JAKARTA: National carmaker Proton Holdings Bhd (5304) plans to undertake a study on operating with just one plant in Malaysia as it seeks to improve efficiency.

The company now has a plant in Shah Alam, Selangor, and a facility in Tanjung Malim, Perak.

"We will rationalise our operations. We will undertake a study to see if there is a need to operate two plants in Malaysia, or just one," chairman Datuk Nadzmi Mohd Salleh told Business Times in an interview.

He was in Jakarta, Indonesia, after launching Proton's multi-purpose vehicle, the Exora, at the country's 17th International Motor Show.
Proton wants to boost its growth by selling more cars abroad. It expects Indonesia to be its biggest market for the Exora.

It also has presence in 24 markets, including the UK, Iran, Australia, New Zealand, Indonesia, Singapore, Thailand, Egypt and China.

However, it sells less than 40,000 vehicles a year overseas, less than half of what it sells locally.

In Malaysia, Proton sells about 150,000 cars a year.

The carmaker aims to expand in India and countries in the Middle East, especially Iran and Saudi Arabia, and the African continents.

Proton also wants its suppliers to improve their quality of products.

"Because of their inefficiency, our sales and earnings are affected.
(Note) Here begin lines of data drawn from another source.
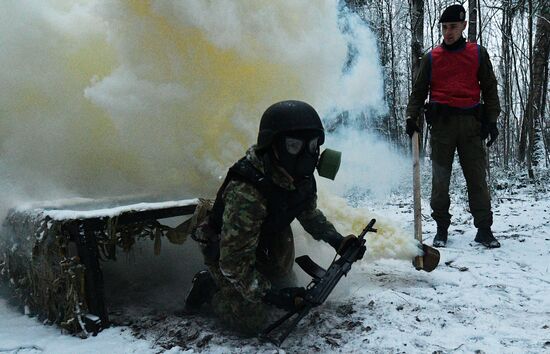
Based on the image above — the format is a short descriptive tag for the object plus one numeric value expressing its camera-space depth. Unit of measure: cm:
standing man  400
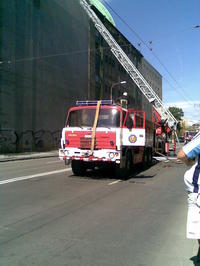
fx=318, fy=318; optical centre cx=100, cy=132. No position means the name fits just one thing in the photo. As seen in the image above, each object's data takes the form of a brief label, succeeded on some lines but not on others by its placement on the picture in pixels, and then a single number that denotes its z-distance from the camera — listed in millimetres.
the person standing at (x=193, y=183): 3445
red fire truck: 10805
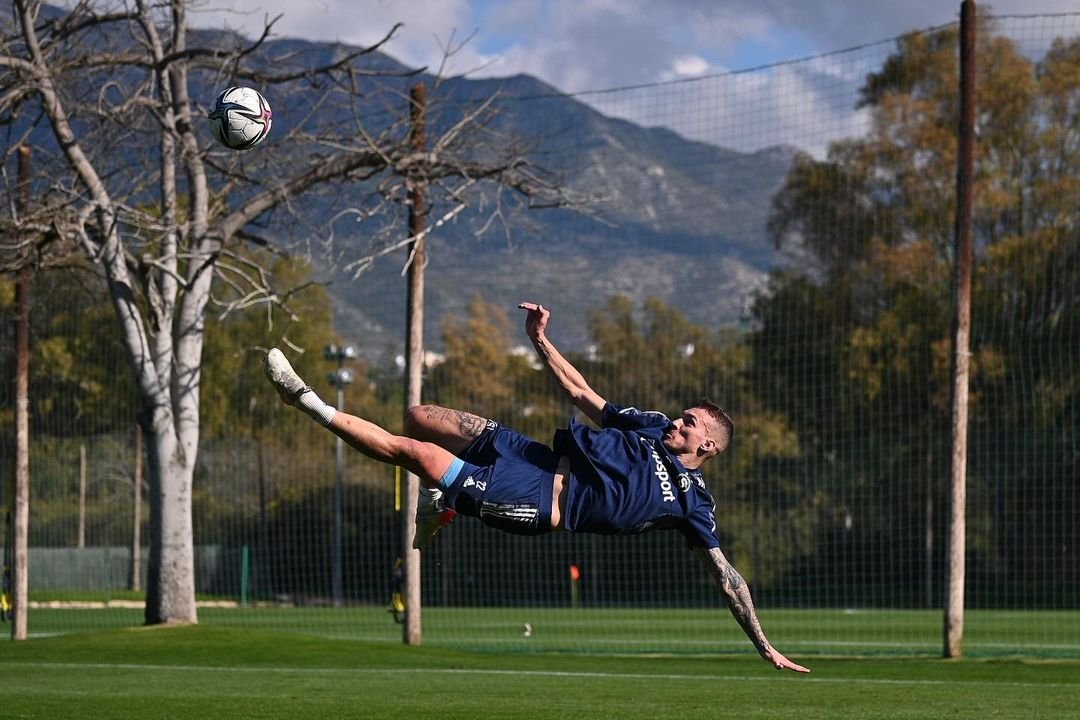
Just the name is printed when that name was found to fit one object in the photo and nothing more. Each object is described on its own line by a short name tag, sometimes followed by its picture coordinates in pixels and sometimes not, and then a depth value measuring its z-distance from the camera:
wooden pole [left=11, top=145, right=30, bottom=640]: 23.12
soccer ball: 12.43
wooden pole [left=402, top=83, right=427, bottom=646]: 21.11
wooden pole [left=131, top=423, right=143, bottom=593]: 39.25
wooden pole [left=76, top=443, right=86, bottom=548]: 36.53
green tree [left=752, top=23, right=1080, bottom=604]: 31.06
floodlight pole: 33.94
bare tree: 22.09
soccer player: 8.80
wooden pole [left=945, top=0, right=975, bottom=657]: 18.80
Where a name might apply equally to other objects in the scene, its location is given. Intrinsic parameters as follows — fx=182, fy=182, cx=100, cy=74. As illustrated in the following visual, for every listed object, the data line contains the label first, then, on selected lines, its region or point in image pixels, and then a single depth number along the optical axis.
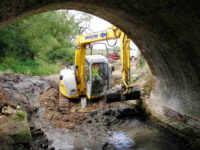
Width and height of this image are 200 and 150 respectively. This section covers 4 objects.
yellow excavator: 6.20
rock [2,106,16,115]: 4.46
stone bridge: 3.00
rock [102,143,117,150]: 5.04
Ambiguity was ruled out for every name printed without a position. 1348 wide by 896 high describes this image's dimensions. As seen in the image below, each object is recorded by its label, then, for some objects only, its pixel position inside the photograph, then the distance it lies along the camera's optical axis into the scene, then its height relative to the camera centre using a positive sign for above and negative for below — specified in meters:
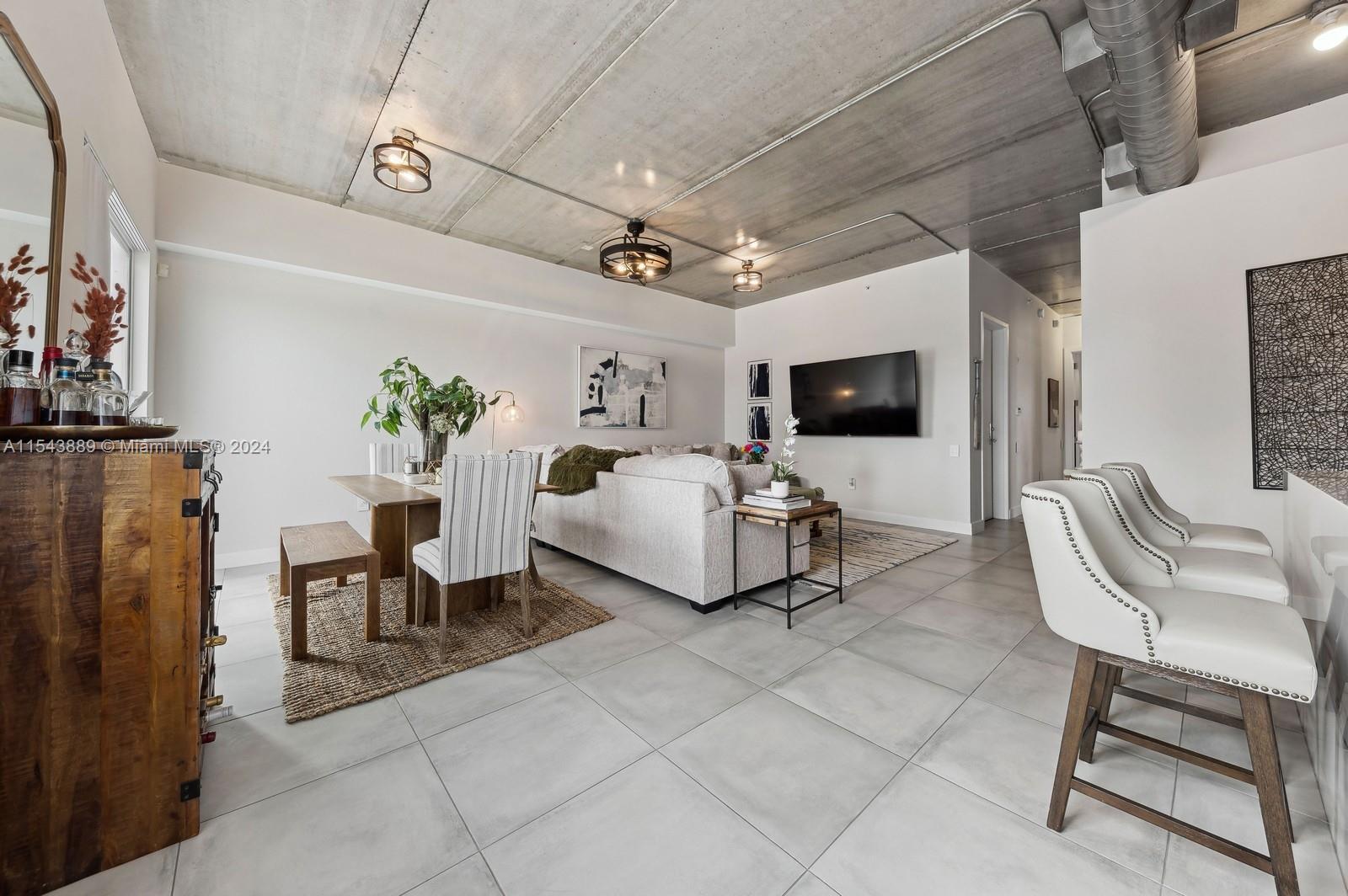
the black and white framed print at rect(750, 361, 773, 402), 7.44 +1.15
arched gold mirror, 1.46 +0.86
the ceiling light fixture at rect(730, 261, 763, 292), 4.95 +1.78
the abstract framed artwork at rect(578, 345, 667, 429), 6.30 +0.88
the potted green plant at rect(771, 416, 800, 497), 2.88 -0.10
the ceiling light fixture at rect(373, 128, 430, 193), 3.05 +1.84
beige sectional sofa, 2.98 -0.49
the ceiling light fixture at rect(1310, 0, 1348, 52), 2.17 +1.94
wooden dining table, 2.58 -0.40
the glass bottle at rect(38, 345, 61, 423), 1.25 +0.21
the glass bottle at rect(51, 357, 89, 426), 1.25 +0.14
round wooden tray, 1.12 +0.05
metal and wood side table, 2.78 -0.35
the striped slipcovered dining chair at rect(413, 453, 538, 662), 2.36 -0.34
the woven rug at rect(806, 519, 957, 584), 3.84 -0.86
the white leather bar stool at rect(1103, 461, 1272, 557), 2.19 -0.35
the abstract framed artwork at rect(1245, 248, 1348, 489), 2.80 +0.53
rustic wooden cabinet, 1.15 -0.51
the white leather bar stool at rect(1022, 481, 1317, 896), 1.13 -0.46
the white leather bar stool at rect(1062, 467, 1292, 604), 1.70 -0.40
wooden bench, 2.28 -0.52
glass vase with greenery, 2.99 +0.26
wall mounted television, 5.75 +0.77
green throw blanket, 3.86 -0.10
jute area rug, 2.11 -0.98
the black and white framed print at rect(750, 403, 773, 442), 7.48 +0.52
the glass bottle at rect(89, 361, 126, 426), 1.33 +0.15
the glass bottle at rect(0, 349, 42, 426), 1.17 +0.14
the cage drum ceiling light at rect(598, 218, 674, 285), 3.98 +1.59
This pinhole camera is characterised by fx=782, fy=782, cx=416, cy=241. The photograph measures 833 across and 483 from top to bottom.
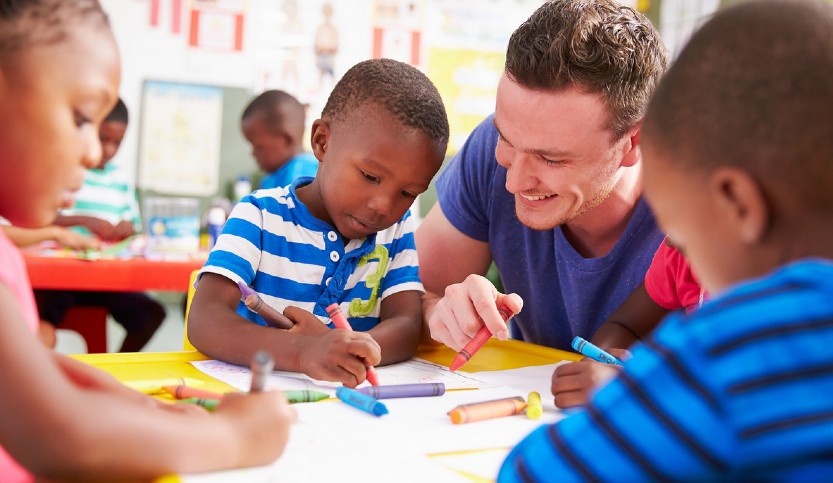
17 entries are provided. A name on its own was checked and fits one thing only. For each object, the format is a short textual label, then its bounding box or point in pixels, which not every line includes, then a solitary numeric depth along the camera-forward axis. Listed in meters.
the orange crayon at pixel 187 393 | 0.76
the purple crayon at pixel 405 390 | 0.82
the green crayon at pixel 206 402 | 0.70
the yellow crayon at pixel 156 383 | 0.81
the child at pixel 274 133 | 3.10
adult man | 1.11
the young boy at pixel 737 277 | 0.38
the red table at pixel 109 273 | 1.95
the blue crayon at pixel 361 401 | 0.76
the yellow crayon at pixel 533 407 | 0.80
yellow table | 0.90
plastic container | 2.31
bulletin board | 4.05
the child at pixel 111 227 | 2.52
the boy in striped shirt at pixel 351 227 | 1.05
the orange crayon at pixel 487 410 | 0.75
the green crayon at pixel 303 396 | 0.79
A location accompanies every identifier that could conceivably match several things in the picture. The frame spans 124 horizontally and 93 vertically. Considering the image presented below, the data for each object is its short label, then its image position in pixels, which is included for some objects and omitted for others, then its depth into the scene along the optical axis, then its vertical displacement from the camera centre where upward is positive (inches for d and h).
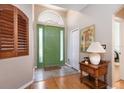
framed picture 87.0 +11.3
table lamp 65.0 -5.0
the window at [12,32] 50.1 +11.2
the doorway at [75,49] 115.9 -5.5
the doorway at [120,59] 78.8 -15.8
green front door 130.3 -1.5
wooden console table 63.3 -23.6
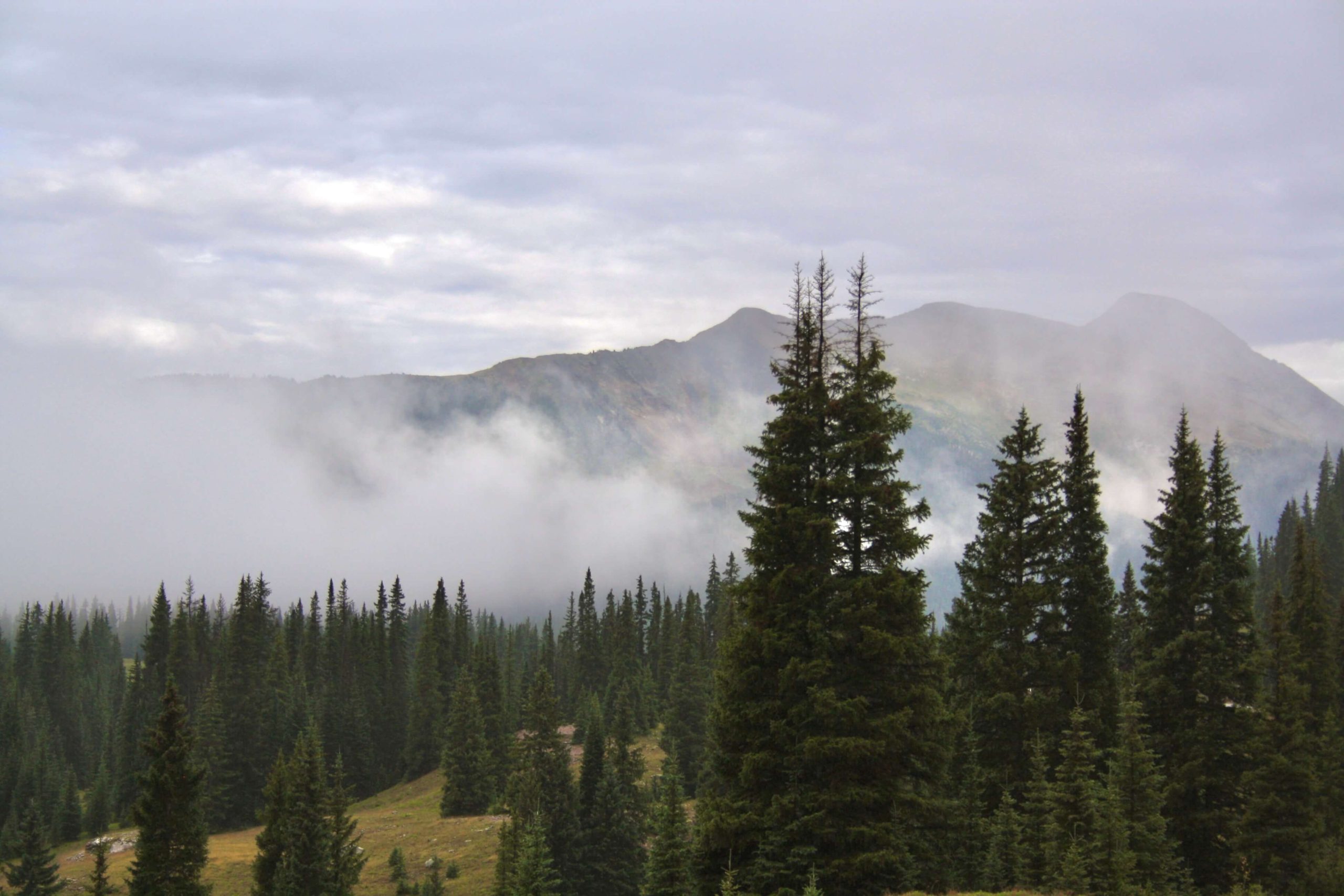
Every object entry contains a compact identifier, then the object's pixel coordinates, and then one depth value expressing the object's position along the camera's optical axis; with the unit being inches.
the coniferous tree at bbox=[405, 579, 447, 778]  5019.7
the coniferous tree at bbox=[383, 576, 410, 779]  5329.7
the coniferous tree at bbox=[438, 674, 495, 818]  3890.3
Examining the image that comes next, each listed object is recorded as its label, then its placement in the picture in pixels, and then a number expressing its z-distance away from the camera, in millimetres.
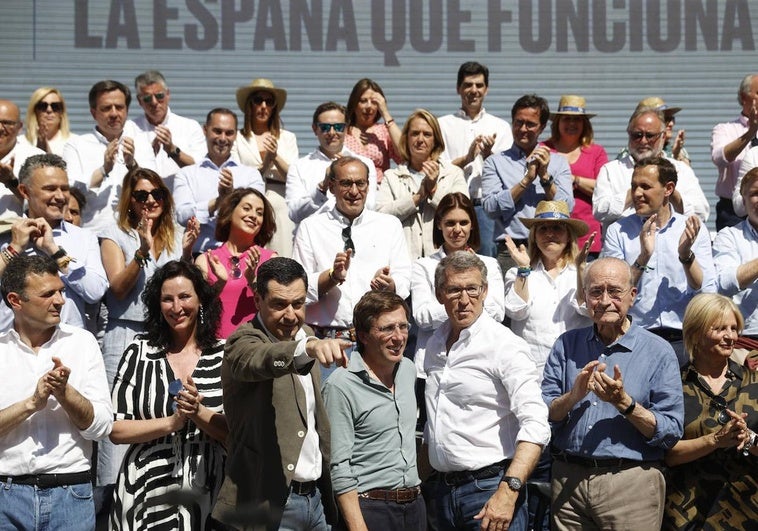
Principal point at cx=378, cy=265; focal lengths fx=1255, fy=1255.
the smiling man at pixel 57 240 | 6910
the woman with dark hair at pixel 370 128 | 9102
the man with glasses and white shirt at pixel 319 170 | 8156
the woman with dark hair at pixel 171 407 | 5602
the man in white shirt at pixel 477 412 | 5605
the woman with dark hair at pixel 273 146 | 8922
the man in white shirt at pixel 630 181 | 8320
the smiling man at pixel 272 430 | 5172
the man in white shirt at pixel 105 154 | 8445
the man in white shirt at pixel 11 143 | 8547
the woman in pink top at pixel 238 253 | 6906
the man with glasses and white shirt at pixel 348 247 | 7223
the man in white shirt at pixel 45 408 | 5488
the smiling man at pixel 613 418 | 5652
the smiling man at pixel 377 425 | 5570
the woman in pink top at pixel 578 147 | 8914
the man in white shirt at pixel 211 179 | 8281
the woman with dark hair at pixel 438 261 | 6953
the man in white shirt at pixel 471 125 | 9195
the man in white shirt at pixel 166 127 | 8906
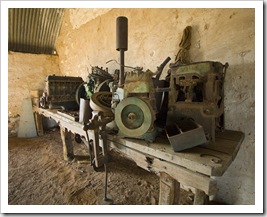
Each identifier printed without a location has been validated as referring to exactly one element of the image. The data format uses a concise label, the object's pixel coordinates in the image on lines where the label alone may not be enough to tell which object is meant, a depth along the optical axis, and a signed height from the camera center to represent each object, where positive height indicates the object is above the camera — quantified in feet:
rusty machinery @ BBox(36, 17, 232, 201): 3.39 +0.08
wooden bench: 2.53 -0.91
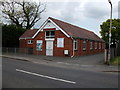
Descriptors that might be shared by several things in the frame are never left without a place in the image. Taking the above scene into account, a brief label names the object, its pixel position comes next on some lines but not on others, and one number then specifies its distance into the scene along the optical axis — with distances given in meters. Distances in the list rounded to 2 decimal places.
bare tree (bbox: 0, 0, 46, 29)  26.99
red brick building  13.91
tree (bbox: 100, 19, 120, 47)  27.13
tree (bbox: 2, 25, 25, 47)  18.63
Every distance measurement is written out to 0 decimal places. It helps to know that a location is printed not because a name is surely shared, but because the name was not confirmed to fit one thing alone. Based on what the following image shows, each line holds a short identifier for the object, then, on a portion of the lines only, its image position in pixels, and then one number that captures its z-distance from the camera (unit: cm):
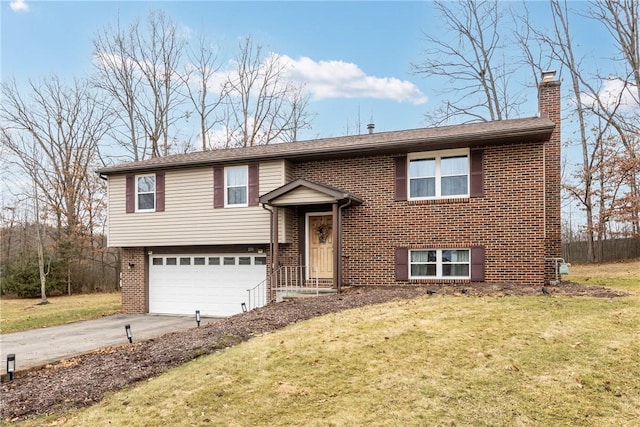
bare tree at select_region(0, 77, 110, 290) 2670
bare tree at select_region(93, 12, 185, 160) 2814
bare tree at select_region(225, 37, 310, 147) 2908
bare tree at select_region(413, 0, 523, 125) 2617
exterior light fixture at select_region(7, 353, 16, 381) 628
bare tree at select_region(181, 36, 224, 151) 2903
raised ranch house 1128
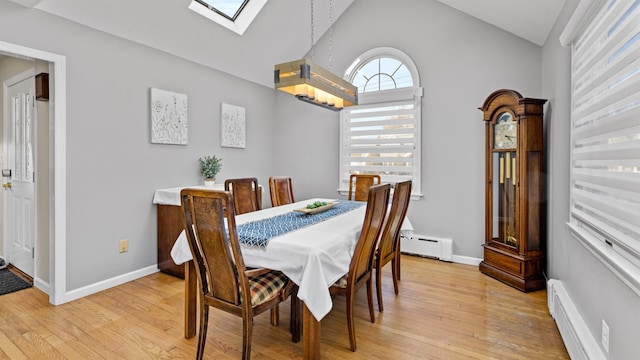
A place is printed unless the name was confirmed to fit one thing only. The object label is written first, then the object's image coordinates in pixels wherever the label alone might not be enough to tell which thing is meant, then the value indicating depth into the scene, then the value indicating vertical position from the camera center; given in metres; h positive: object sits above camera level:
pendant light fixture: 2.35 +0.74
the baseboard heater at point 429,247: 3.90 -0.83
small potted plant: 3.94 +0.13
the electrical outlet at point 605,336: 1.57 -0.77
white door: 3.20 +0.05
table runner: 1.95 -0.32
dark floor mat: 3.02 -1.01
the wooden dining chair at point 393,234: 2.46 -0.45
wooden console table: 3.31 -0.47
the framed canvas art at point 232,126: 4.29 +0.73
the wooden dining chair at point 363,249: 1.99 -0.45
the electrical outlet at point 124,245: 3.18 -0.65
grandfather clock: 3.01 -0.11
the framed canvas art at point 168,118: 3.41 +0.67
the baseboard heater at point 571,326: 1.67 -0.86
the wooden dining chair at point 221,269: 1.66 -0.49
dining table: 1.72 -0.47
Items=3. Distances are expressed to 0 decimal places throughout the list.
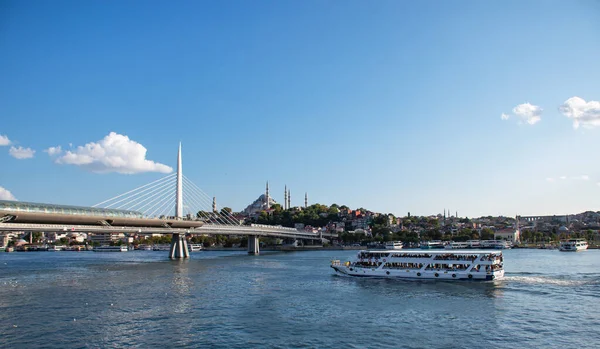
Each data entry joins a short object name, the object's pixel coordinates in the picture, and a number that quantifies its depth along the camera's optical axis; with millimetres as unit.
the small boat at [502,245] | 138250
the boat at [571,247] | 118812
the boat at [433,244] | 147750
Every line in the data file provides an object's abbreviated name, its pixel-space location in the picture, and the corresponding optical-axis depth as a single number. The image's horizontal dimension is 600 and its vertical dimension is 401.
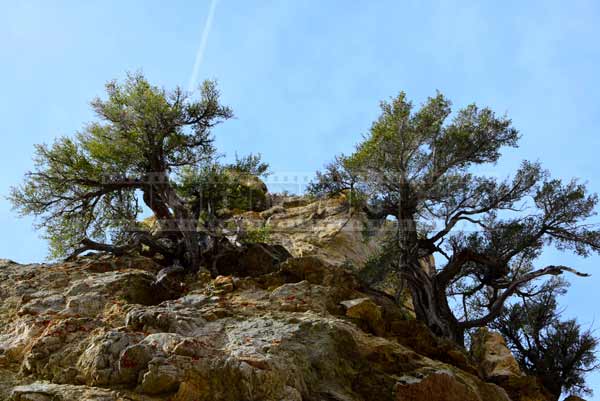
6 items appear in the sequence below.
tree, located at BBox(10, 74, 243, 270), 24.20
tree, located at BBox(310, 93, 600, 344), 21.73
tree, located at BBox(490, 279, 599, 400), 21.27
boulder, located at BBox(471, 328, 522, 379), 18.92
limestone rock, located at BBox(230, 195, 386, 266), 29.58
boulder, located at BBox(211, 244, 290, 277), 22.56
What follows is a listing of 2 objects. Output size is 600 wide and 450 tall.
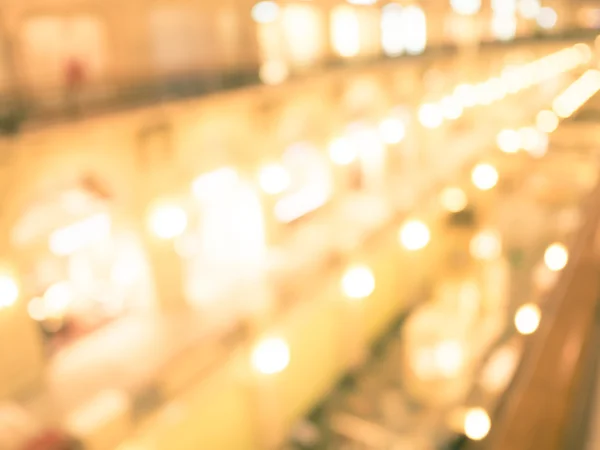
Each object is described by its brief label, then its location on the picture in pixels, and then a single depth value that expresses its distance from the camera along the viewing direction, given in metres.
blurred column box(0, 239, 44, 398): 6.33
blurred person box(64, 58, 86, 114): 7.18
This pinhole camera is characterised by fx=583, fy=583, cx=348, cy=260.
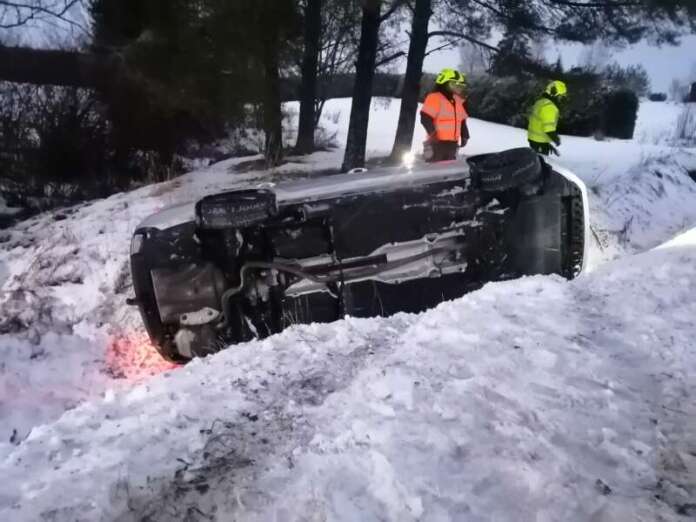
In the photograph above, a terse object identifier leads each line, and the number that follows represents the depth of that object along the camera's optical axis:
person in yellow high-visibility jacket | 7.87
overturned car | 3.54
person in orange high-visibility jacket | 6.78
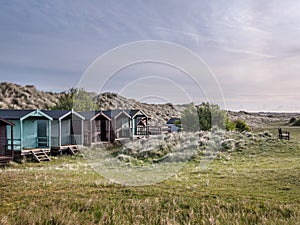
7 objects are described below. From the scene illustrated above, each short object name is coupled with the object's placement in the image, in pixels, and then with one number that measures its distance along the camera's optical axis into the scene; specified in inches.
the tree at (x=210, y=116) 1508.4
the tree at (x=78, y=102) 1710.8
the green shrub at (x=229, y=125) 1523.4
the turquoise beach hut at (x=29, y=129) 830.5
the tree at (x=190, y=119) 1530.5
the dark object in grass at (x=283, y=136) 1040.8
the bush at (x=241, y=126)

Some 70 to 80 per cent of cost to make a car is from its components. We have to address this issue. We cannot continue to buy from incompetent vendors.

"Once we have addressed this, we will be on the right track to improve our performance (in the) long term. Proton will not make money by selling cars solely, but accessories as well," Nadzmi said.

Proton plans to turn around its financial performance for the year to March 31 2010 as it will not repeat impairment charges.

"We will improve Proton's performance year-on-year based on what is within our control," Nadzmi said.

For fiscal 2009, Proton, controlled by government investment arm Khazanah Nasional Bhd, suffered a net loss of RM320.34 million compared to a net profit of RM184.55 million a year earlier.

This was mainly because it had to write down the value of its property, plant and equipment and inventory for certain models hit by a fall in volume.

Group revenue, however, increased to RM6.49 billion for the year from RM5.62 billion previously.

To meet its growth objective, Nadzmi said, Proton has drafted a long-term strategic business plan to move forward in a challenging environment.